Data extracted from a collection:

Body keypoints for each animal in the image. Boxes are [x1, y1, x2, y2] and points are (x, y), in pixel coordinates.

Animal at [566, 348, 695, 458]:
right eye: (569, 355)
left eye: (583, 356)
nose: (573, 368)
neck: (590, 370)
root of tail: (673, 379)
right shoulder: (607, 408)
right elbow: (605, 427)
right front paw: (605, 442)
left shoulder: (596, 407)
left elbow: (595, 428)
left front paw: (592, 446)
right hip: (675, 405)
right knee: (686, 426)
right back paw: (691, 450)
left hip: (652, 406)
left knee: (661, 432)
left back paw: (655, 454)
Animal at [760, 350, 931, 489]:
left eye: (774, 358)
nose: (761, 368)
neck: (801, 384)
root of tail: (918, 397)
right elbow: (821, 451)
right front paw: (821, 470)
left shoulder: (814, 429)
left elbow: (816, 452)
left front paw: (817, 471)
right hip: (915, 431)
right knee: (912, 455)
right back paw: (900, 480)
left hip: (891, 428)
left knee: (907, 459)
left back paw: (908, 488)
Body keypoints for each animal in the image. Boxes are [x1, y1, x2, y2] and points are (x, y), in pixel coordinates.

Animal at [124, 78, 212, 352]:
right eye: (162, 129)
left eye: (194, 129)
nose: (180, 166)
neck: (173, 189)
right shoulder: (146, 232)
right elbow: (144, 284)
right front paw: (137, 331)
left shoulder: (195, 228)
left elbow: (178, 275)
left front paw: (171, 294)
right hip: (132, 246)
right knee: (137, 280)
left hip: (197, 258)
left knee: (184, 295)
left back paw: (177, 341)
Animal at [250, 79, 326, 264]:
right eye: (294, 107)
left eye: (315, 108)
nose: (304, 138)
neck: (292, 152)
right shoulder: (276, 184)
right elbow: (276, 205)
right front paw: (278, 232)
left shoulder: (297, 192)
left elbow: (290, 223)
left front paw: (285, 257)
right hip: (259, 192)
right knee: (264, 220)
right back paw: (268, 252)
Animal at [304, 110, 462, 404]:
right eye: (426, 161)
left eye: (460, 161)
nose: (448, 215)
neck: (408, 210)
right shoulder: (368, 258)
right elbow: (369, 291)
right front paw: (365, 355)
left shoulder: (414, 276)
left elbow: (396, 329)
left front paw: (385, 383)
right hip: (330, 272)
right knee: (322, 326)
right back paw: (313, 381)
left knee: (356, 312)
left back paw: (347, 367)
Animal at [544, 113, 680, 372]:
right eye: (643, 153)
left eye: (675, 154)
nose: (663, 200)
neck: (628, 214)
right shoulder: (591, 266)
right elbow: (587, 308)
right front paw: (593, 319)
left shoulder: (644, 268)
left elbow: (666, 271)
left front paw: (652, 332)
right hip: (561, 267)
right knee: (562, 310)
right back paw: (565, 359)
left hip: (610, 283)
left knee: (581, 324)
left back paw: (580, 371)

* [WHAT TO PRODUCE]: Please copy the lines in the records above between the one holding "neck: (590, 370)" and the one holding "nose: (761, 368)", inclusive, exactly and with no other line.

* [EXERCISE SOLUTION]:
neck: (590, 370)
root of tail: (673, 379)
right shoulder: (607, 408)
right elbow: (605, 427)
right front paw: (605, 442)
left shoulder: (596, 407)
left elbow: (595, 428)
left front paw: (592, 446)
right hip: (675, 405)
right knee: (686, 426)
right back paw: (691, 450)
left hip: (652, 406)
left knee: (661, 432)
left back paw: (655, 454)
Animal at [760, 350, 931, 489]:
left eye: (774, 358)
nose: (761, 368)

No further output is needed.